In 1990, Sheila Dearns, teacher of German and head of Year 9 at the Anglo-European school in Ingatestone, Essex, was diagnosed with multiple sclerosis and since 1993 has had to use a wheelchair to get around school.
For someone who admits to having been a "natural pacer" in the classroom, the imposed immobility might have meant a whole new teaching style. But armed with an adjustable chair that allows her to "see what's going on under the desks", Ms Dearns has made few changes.
"The children aren't bothered by my disability. It's simply not an issue," she says. "It hasn't made them treat me as anything less than I was before.
You should see me in front of assembly - they know when to shut up."
But parents are not always so understanding. "In the past, when I met parents for the first time, I'd see a look of shock.
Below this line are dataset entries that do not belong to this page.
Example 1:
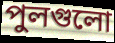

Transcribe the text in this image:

পুলগুলো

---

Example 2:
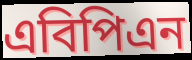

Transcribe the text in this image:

এবিপিএন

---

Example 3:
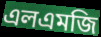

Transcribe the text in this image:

এলএমজি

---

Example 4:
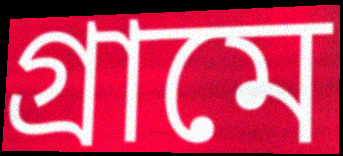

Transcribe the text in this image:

গ্রামে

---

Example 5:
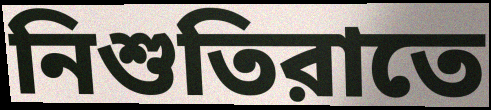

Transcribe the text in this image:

নিশুতিরাতে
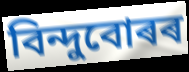
বিন্দুবোৰৰ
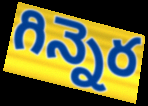
గిన్నెర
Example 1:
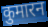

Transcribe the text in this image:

कुमारन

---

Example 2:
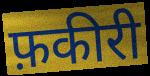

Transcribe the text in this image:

फ़कीरी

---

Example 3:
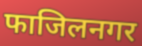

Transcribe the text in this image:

फाजिलनगर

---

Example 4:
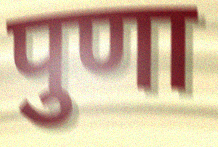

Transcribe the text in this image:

पुणा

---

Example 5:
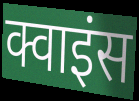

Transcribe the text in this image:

क्वाइंस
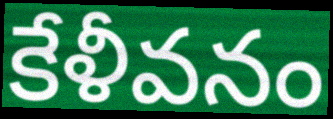
కేళీవనం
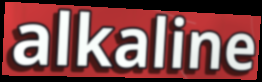
alkaline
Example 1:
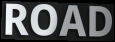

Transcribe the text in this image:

ROAD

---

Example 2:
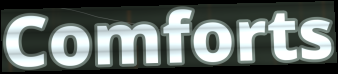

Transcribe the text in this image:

Comforts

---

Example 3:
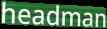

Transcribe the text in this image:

headman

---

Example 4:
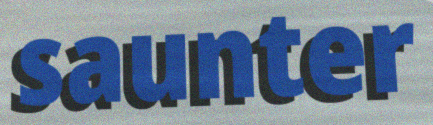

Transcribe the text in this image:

saunter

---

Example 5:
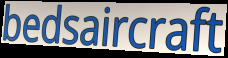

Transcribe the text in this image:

bedsaircraft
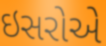
ઇસરોએ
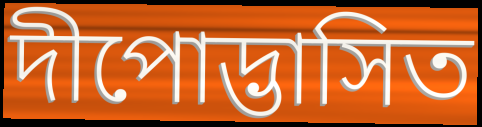
দীপোদ্ভাসিত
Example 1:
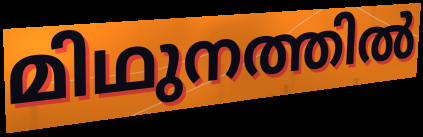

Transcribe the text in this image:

മിഥുനത്തിൽ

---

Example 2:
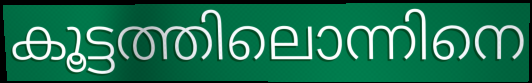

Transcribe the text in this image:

കൂട്ടത്തിലൊന്നിനെ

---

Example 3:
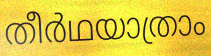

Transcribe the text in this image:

തീർഥയാത്രാം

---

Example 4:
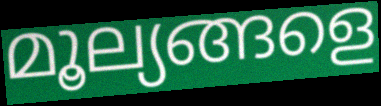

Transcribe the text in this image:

മൂല്യങ്ങളെ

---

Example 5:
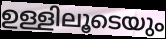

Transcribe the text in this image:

ഉള്ളിലൂടെയും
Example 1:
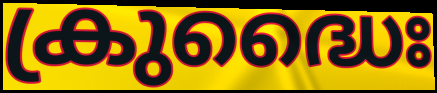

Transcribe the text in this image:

ക്രുദ്ധൈഃ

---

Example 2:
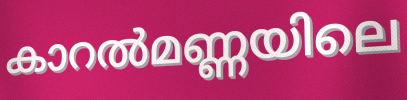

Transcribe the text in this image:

കാറൽമണ്ണയിലെ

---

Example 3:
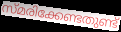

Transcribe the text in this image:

സ്മരിക്കേണ്ടതുണ്ട്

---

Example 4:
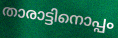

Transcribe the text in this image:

താരാട്ടിനൊപ്പം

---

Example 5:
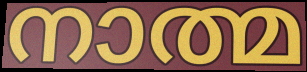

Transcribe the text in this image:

നാത്മ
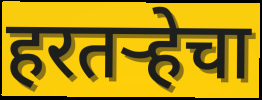
हरतऱ्हेचा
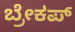
ಬ್ರೇಕಪ್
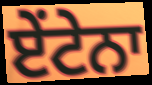
ਏਂਟੇਨਾ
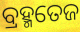
ବ୍ରହ୍ମତେଜ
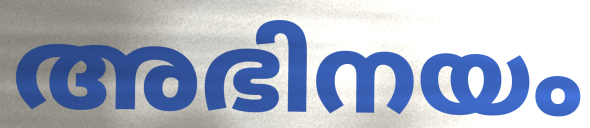
അഭിനയം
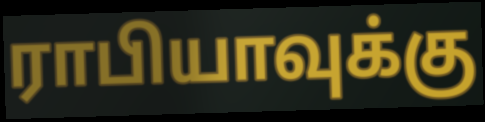
ராபியாவுக்கு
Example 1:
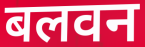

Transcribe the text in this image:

बलवन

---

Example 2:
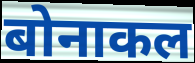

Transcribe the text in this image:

बोनाकल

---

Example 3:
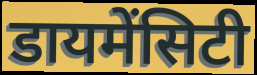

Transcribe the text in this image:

डायमेंसिटी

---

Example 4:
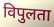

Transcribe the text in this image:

विपुलता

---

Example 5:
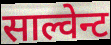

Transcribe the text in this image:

साल्वेन्ट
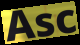
Asc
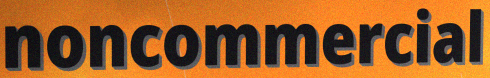
noncommercial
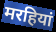
मरहियां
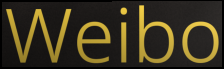
Weibo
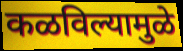
कळविल्यामुळे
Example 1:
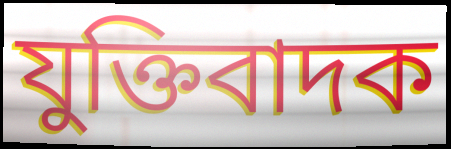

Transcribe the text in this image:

যুক্তিবাদক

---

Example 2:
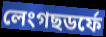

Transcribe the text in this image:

লেংগছডৰ্ফে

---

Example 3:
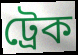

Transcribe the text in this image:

ট্ৰেক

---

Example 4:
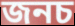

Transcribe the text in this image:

জনচ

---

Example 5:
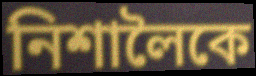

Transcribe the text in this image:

নিশালৈকে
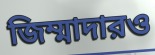
জিম্মাদারও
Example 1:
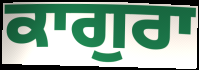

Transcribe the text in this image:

ਕਾਗੁਰਾ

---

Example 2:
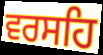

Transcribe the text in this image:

ਵਰਸਹਿ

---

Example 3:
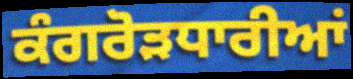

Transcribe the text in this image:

ਕੰਗਰੋੜਧਾਰੀਆਂ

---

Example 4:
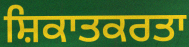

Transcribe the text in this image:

ਸ਼ਿਕਾਤਕਰਤਾ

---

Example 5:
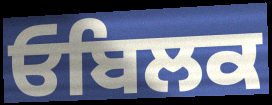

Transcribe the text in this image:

ਓਬਿਲਕ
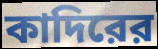
কাদিরের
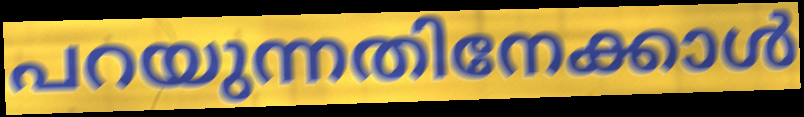
പറയുന്നതിനേക്കാൾ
Then they'd ask me if I'd had a skiing accident. Now I just tell them it's permanent."
Because Ms Dearns's MS developed gradually, her colleagues had more time than parents to get accustomed to her disability. They have been "without exception" supportive, she says. The school has also been able to make alterations to the typically inaccessible 1960s building, giving her an office close to her classroom, and adjusting her timetable to take account of the debilitating fatigue she suffers. But it wasn't just the school that underwent a learning process. "There was a certain amount of damage," she laughs, "getting the hang of the wheelchair. If you twitch the joystick in the wrong direction... Well, I haven't killed anyone yet, although I have run over a few toes."
As Ms Dearns gets older - she is 48 - she finds everyday activities increasingly difficult. "I used to take time off," she says, "but then I'd get bored and depressed. So now I always come in and just do what I can. I teach in a more restrained way than I used to. I talk less."
She concedes that if she'd had to cope with the demands of a family she would have had to give up teaching. "There wouldn't have been enough energy to go round." Now, at home with her two cats, she allows herself a brief nap when she gets home from school before moving into the garden. "I've developed a brilliant form of gardening. There's little I can do myself; even bending down to pull out a weed would exhaust me. So an ex-pupil does the digging, friends do the planting and I just watch."
There are, of course, inevitable frustrations. Ms Dearns admits to "bad moments" when she would love to go for a walk. But rather than forcing her to plan her retirement, these are the times when she most cherishes teaching. "It's kept me sane. Sometimes I come into school feeling appalling. Then I get into a class and I almost leech the energy from them.
There's no way I could give it up. Being head of year means so much to me.
If I get any cards I put them straight on my walls, and if it's a bad day, I see them and think, 'Well, it's not that bad'."
It's the small things that keep Ms Dearns going - seeing a former pupil going to study German at Oxford, offering to race another wheelchair user from the sixth form (she is, she says, sure to win), and meeting up with friends in Germany. "I want to be an ordinary person doing an ordinary job in an ordinary way," she says. "I just happen to be in a wheelchair."